Environmental benefits from the green electricity produced by the solar array will offset an estimated 3,881 metric tons of CO2 emissions which is equivalent to:Annual greenhouse gas emissions from 808 passenger vehiclesCO2 emissions from 435,036 gal. of gasoline consumedCO2 emissions from 9,024 bbl. of oil consumed. The rapid and exponential growth in the amount of data consumed by businesses, individuals, and organizations has resulted in a dramatic rise in the demand for data centers.
Servers and other computer equipment in a data center are heat creators. Even with the latest in CMOS technology, a typical server can raise ambient temperature in its immediate area 20 deg. F. Multiply that heat load by the number of active servers and other equipment and a tremendous temperature load is created.

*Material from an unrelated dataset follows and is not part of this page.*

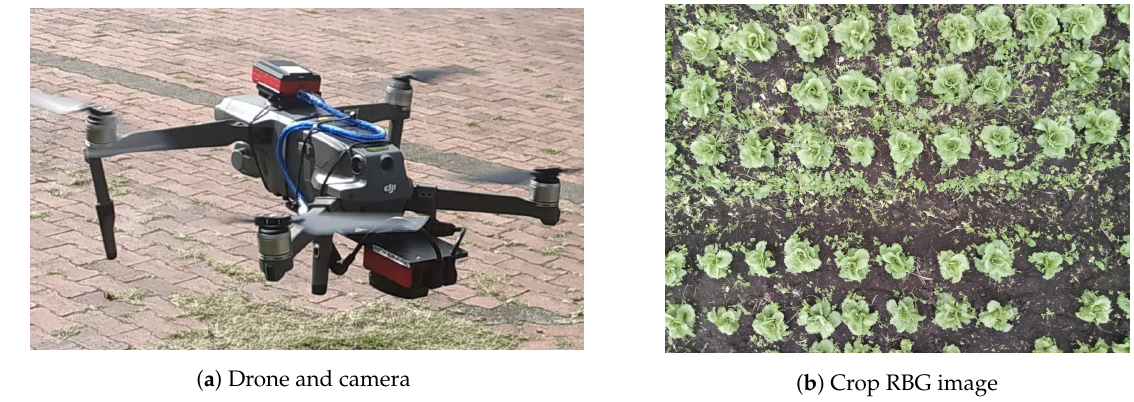
Figure 1. ( a ) Mavic Pro with the Parrot Sequoia multispectral camera. ( b ) Image taken by the RGB sensor of the Parrot Sequoia camera during the flight.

As a result, heat and humidity control are critical to data-center design. Data centers optimally keep temperature and humidity between 64 and 80 F and 20% to 80% relative humidity.
The Lifeline Data Center uses an isolated hot-aisle and cold-aisle layout. The system has multiple redundant custom-designed “stick-built” 100-ton chilled-water plants and redundant chiller loops.
Precise temperature and humidity control not only affect the operational life of equipment, but also have an impact on the overall economics of the data center: For every degree increase in temperature there is a 1.5% to 2% reduction in energy costs when cooling demand is reduced. Over cooling is not necessarily a benefit.
The facility has a dual-fiber entrance and is a carrier-neutral operation, which means clients can connect through multiple service providers with no cross-connect fee. It also is equipped with a fully automated, double inter-locking, pre-action dry-pipe fire-suppression system to counter fires.
The experience of retro-fitting the Indianapolis shopping mall has been transferred to a new project. Lifeline Data Centers is in the early stages of converting a former Target store to a data center in Fort Wayne, in northeast Indiana. The store had been an anchor in the neighborhood but closed in late 2004. Lifeline Data Centers purchased the 111,000-sq.-ft. building (the size of nearly two full football fields) to create wholesale co-location data center services for the area. The service territory could extend from the Ft. Wayne area to Warsaw, IN, a global hub for biomedical research and manufacturing, to Toledo, OH, and almost to Detroit.
Although the building was sufficient for typical retail it will require an investment of more than $15 million over seven years to harden the structure to required specifications, including creating a 12-in. concrete wall around the entire building perimeter and a roof capable of withstanding a 120-mph, F2 tornado.